Coles noted that many young physicians were healing themselves with the same balms they prescribed for patients. A novice psychiatrist on antidepressants told Coles, "I feel good now where I used to feel crummy all the time." When asked what he thought was making him feel crummy, the young doctor drew a blank. Coles observed, "I wonder at this point why I am so concerned. Perhaps I have the old-fashioned sense that this young man in fact had good reason to feel some anxiety, some moments of sadness." The doctor's brother was dying and he was on the brink of some major life decisions. In other words, for Coles, the crummy feeling the young man was trying to short circuit was the intellect at work trying to understand loss and the anxiety of decision making. Of course, when such feelings completely unhinge us, medication is appropriate; however, short of becoming unhinged, there is good reason to believe both that our emotions have something to tell us and that the way we respond to our emotions is a significant part of the curriculum of our lives.
Last year, a student approached me at the end of the semester to ask for an extension on her final paper.

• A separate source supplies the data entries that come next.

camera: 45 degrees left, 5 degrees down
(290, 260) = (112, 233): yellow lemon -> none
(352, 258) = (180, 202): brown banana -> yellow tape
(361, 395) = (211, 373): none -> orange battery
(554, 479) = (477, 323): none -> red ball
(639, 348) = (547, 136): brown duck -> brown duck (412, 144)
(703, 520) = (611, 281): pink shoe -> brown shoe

She told me that she was "clinically depressed." I asked, "Did something happen?" But the young woman assured me, "It's nothing but a chemical imbalance." A few minutes later she told me that her parents had recently announced they were getting divorced, but she quickly added that she was certain their break-up had nothing to do with her blues.

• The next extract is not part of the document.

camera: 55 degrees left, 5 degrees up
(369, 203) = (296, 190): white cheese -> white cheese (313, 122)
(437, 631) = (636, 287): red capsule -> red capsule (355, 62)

Although he approached this problem from Christian presuppositions, theologian H. Richard Niebuhr did not think that one needed faith to grasp that "in the life of the self, responding to action upon it in the present ... does not come through the rejection of the past but through its reinterpretation." According to Niebuhr, just as a nation must come to understand its history so must the individual reckon with his or her past. Some of the psychic pangs that we are encouraged to cast pills at today are the invitation to that seminar with ourselves. And yet modern psychiatry increasingly proceeds as if we could become ourselves without any serious study of the pages of our own past.
In Beyond Therapy: Biotechnology and the Pursuit of Happiness, a recent report from the President's Council on Bioethics (see Andrew Lustig, "Immortality," Commonweal, February 13), the authors observe, "a person who attributes his discontent or sadness to sickness may spare himself difficult self-examination and self-recrimination as well as arduous attempts to change the way he lives. He can take mood brighteners without guilt or without any sense that he is missing something. But this benefit, if it is that, may well come at a considerable cost. For one receives sadness as sickness only by emptying it of psychic or spiritual significance." Kierkegaard once remarked that there is "nothing worse than thinking of your own emotions as twaddle," that is, as psychic perturbations devoid of meaning. And yet that is the attitude toward our emotions that many in the medical/priest class adopt today. According to current dogma, anxiety and depression are simply symptoms that impede our ability to function.